12/14/2013

"Emily Carr: Deep Forest" At Vancouver Art Gallery

A Rushing Sea of Undergrowth, Emily Carr, 1932-35.

This weekend is a celebration of Emily Carr's 142nd birthday. The local artist was born in Victoria on December 13th, 1871.

Emily Carr was a friend of Vancouver Island's forests. Throughout her life she sought to plumb their mossy green depths to hopefully some day say she really knew this magnificent ecosystem.

Her paintings document her quest to learn as much from the Victoria area's big trees as she could, then depict that in her images.

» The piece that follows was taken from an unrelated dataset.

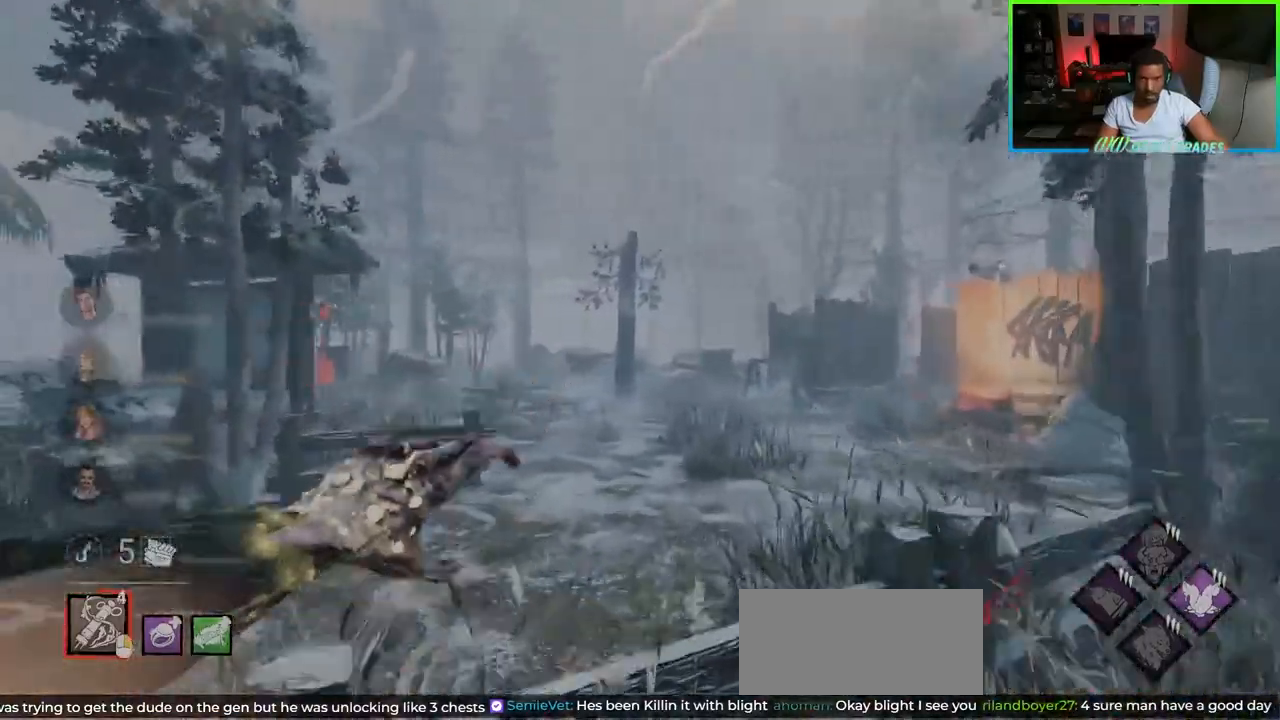
{"keys": ["shift", "w"], "mouse": [], "events": [[267, "a", "up"]]}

“This perhaps is the way to find that thing I long for: go into the woods alone and look at the earth crowded in growth, new and old bursting from their strong roots hidden in the silent, live ground, each seed according to its own kind expanding, bursting, pushing its way upward towards the light and air, each one knowing what to do, each one demanding its own rights on the earth. Feel this growth, the surging upwards, this expansion, the pulsing life, all working with the same idea…life, life, life…”
From "Hundreds and Thousands: The Journals of Emily Carr." 

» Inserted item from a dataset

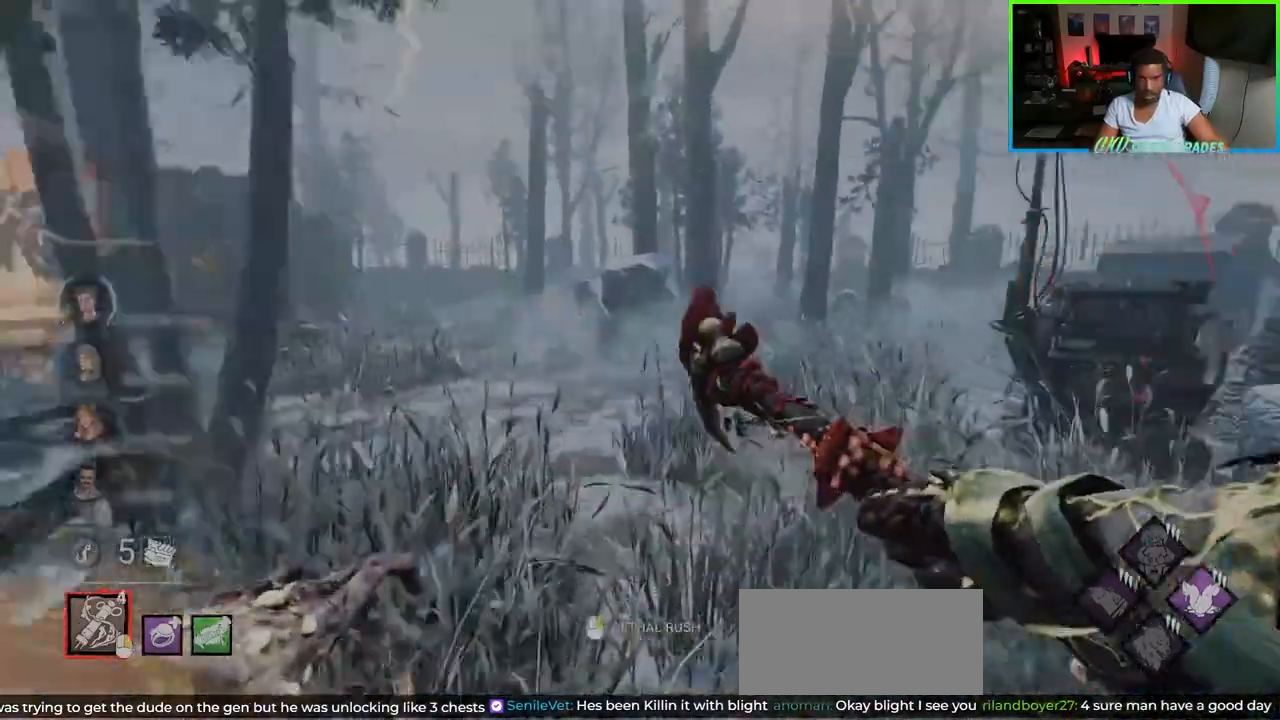
{"keys": ["shift", "w"], "mouse": ["right"], "events": [[467, "mouse_right", "down"]]}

Soon you will be able to experience Carr's vision in a new exhibit of her work. "Emily Carr: Deep Forest" at the Vancouver Art Gallery will exhibit over 40 paintings starting December 21, 2013.

Most of the paintings are scenes within 25 km of Carr's home near Victoria, and were completed in the 1930s.


Scorned as Timber Beloved of the Sky, Emily Carr, 1935.


After a trip to view the exhibit, one can get first hand exposure to some of the same forests that the artist enjoyed on the south island. While vastly altered, the green fuse still drives growth and the trees still pulse with life.

"I glory in our wonderful west and I hope to leave behind me some of the relics of its first primitive greatness. These things should be to us Canadians what the ancient Briton's relics are to the English. 
Only a few more years and they will be gone forever into silent nothingness and I would gather my collection together before they are forever past."

One can visit the forest here and be surrounded by the power of nature that so gripped Emily Carr. The natural power of trees that kept her mesmerized is still to be found.

But how long before a trip to the trees yields a vast "silent nothingness"?